PROBLEM DESCRIPTION:
State how many lines of the material below contain the string "RoleBinding", giving only the number.

(Data excerpts)

┌──

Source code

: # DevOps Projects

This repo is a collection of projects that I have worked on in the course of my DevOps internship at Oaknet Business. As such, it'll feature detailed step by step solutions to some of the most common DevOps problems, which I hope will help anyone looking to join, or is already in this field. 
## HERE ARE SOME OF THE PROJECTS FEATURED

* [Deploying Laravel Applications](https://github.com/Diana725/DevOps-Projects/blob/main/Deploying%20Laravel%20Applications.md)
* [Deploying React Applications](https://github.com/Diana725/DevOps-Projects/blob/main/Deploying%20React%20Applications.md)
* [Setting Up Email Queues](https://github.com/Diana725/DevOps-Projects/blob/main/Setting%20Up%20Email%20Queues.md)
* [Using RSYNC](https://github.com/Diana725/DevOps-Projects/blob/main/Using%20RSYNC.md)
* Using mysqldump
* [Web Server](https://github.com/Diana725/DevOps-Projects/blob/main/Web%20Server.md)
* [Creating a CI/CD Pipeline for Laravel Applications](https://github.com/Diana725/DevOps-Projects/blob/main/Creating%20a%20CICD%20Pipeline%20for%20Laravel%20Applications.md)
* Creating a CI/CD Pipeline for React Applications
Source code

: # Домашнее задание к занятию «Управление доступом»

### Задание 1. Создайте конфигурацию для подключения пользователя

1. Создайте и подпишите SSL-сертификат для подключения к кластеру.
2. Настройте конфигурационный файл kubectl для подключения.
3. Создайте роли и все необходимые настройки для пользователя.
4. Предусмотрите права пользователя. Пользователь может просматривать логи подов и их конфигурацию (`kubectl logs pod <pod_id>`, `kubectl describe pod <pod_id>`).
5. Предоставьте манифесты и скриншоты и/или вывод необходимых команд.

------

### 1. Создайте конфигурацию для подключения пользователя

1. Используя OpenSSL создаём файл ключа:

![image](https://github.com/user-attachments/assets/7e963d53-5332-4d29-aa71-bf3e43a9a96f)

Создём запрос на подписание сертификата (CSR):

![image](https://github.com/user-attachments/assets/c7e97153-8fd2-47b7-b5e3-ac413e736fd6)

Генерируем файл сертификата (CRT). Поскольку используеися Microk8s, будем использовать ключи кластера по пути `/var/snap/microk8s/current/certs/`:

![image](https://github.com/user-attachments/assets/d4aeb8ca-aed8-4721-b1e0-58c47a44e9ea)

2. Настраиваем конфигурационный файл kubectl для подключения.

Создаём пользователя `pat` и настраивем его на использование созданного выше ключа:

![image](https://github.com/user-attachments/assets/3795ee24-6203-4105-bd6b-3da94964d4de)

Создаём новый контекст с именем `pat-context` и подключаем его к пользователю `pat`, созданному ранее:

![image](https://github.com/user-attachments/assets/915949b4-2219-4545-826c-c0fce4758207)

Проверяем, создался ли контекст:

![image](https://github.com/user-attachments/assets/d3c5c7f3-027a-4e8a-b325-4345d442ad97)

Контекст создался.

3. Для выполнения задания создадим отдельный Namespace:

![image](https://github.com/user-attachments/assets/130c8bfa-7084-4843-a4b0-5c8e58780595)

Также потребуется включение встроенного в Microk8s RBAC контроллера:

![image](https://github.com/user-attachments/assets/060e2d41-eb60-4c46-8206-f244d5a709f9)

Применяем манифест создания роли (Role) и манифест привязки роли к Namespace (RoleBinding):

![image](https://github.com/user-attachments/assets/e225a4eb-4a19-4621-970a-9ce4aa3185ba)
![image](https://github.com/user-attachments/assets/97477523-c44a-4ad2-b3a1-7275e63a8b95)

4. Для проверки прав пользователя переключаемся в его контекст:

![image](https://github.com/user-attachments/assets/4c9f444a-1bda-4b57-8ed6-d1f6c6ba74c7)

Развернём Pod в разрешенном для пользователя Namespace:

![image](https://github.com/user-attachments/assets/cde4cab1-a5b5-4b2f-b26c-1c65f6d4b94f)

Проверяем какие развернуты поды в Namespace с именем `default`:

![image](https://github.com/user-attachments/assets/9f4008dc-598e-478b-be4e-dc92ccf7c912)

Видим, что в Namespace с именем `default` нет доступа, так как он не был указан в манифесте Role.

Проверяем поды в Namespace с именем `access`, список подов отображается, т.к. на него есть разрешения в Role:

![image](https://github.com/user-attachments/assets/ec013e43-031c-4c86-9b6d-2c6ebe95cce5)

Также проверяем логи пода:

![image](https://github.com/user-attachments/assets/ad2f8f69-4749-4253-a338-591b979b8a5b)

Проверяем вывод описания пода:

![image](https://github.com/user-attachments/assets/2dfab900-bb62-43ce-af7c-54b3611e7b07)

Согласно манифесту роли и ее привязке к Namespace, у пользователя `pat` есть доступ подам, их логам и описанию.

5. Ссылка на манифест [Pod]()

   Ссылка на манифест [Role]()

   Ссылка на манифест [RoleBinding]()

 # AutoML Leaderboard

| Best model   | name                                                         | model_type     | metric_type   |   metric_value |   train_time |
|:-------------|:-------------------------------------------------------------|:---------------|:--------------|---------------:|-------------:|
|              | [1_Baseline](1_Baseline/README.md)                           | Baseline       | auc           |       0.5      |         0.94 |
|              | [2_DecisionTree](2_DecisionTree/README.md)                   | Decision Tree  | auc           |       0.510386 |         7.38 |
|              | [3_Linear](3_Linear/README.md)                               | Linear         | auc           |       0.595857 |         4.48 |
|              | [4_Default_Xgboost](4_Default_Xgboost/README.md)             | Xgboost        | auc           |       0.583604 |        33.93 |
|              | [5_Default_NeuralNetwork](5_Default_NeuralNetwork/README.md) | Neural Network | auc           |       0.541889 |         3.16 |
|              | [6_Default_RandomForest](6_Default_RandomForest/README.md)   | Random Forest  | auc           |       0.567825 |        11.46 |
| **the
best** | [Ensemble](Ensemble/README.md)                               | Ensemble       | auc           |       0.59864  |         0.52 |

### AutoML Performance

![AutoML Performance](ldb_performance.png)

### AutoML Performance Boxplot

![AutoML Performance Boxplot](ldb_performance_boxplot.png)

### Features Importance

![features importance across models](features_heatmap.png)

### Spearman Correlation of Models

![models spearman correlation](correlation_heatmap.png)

└──

RESULT:
2